= Medical state =

One's current state of health, usually within a hospital

Medical state is a term used to describe a hospital patient's health status, or condition. The term is most commonly used in information given to the news media, and is rarely used as a clinical description by physicians.

Two aspects of the patient's state may be reported. The first aspect is the patient's current state, which may be reported as "good" or "serious," for instance. Second, the patient's short-term prognosis may be reported. Examples include that the patient is improving or getting worse. If no immediate change is expected, the term stable is frequently used as a qualifier to denote conditions where a patient has stable vital signs.

==United States==
A wide range of terms may be used to describe a patient's condition in the United States. The American Hospital Association advises physicians to use the following one-word conditions in describing a patient's condition to those inquiring, including the media.

- Undetermined
  Patient awaiting physician and/or assessment.
- Good
  Vital signs are stable and within normal limits. Patient is conscious and comfortable. Indicators are excellent.
- Fair
  Vital signs are stable and within normal limits. Patient is conscious, but may be uncomfortable. Indicators are favorable.
- Serious
  Vital signs may be unstable and not within normal limits. Patient is acutely ill. Indicators are questionable.
- Critical
  Vital signs are unstable and not within normal limits. Patient may be unconscious. Indicators are unfavorable.
- Dead
  Vital signs have ceased. Patient has died.

===Other terms===
Other terms used include grave, extremely critical, critical but stable, serious but stable, guarded, and satisfactory.

The American Hospital Association has advised doctors not to use the word "stable" either as a condition or in conjunction with another condition, especially one that is critical, as it inherently implies unpredictability and the instability of vital signs. Despite this, "critical but stable" conditions are frequently reported, likely because the word "critical" in mainstream usage is often used to denote a condition that is severe and immediately life-threatening.

The use of such condition terminology in the U.S. media has increased since the passing of the HIPAA in 1996. Concern for patient privacy and desire to avoid litigation associated with its breach have prompted doctors and hospitals to use these terms as an alternative to disclosing specific medical conditions.

Definitions vary among hospitals, and it is even possible for a patient to be upgraded or downgraded simply by being moved from one place to another, with no change in actual physical state. Furthermore, medical science is a highly complex discipline dealing with complicated and often overlapping threats to life and well-being. In the case of possibly life-threatening illness, a patient may be treated by a dozen or more specialists, each with their area of medical expertise. There can be a range of opinions concerning that patient's condition.

==United Kingdom==
Each National Health Service (NHS) trust has its own guidance for statements to the press. The Department of Health's code of practice has no official definitions of the standard phrases use.
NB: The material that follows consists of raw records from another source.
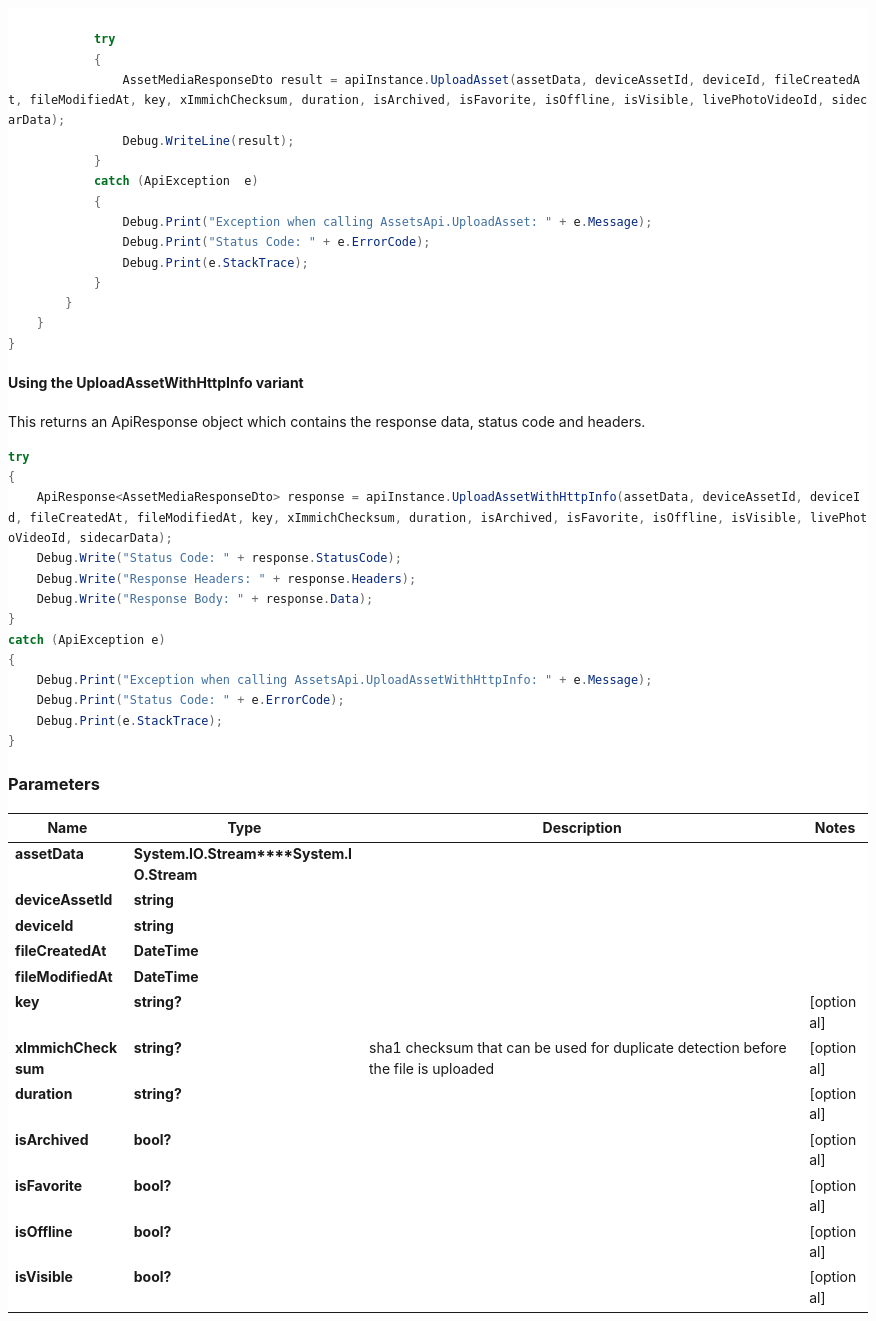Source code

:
 ```csharp

            try
            {
                AssetMediaResponseDto result = apiInstance.UploadAsset(assetData, deviceAssetId, deviceId, fileCreatedAt, fileModifiedAt, key, xImmichChecksum, duration, isArchived, isFavorite, isOffline, isVisible, livePhotoVideoId, sidecarData);
                Debug.WriteLine(result);
            }
            catch (ApiException  e)
            {
                Debug.Print("Exception when calling AssetsApi.UploadAsset: " + e.Message);
                Debug.Print("Status Code: " + e.ErrorCode);
                Debug.Print(e.StackTrace);
            }
        }
    }
}
```

#### Using the UploadAssetWithHttpInfo variant
This returns an ApiResponse object which contains the response data, status code and headers.

```csharp
try
{
    ApiResponse<AssetMediaResponseDto> response = apiInstance.UploadAssetWithHttpInfo(assetData, deviceAssetId, deviceId, fileCreatedAt, fileModifiedAt, key, xImmichChecksum, duration, isArchived, isFavorite, isOffline, isVisible, livePhotoVideoId, sidecarData);
    Debug.Write("Status Code: " + response.StatusCode);
    Debug.Write("Response Headers: " + response.Headers);
    Debug.Write("Response Body: " + response.Data);
}
catch (ApiException e)
{
    Debug.Print("Exception when calling AssetsApi.UploadAssetWithHttpInfo: " + e.Message);
    Debug.Print("Status Code: " + e.ErrorCode);
    Debug.Print(e.StackTrace);
}
```

### Parameters

| Name | Type | Description | Notes |
|------|------|-------------|-------|
| **assetData** | **System.IO.Stream****System.IO.Stream** |  |  |
| **deviceAssetId** | **string** |  |  |
| **deviceId** | **string** |  |  |
| **fileCreatedAt** | **DateTime** |  |  |
| **fileModifiedAt** | **DateTime** |  |  |
| **key** | **string?** |  | [optional]  |
| **xImmichChecksum** | **string?** | sha1 checksum that can be used for duplicate detection before the file is uploaded | [optional]  |
| **duration** | **string?** |  | [optional]  |
| **isArchived** | **bool?** |  | [optional]  |
| **isFavorite** | **bool?** |  | [optional]  |
| **isOffline** | **bool?** |  | [optional]  |
| **isVisible** | **bool?** |  | [optional]  |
Terms typically used by NHS trusts include:

- Deceased
- Brain dead
- Critical
- Critical but stable
- Serious
- Stable
- Satisfactory
- Comfortable
- Progressing well
- Discharged

The release of patient information to the press is strictly controlled in the NHS. The Department of Health publishes a guideline to NHS Trusts. In general, no information can be released without patient consent, unless there are exceptional circumstances. If consent is withheld, the hospital cannot state even that to the press, as it would confirm that the patient was receiving treatment.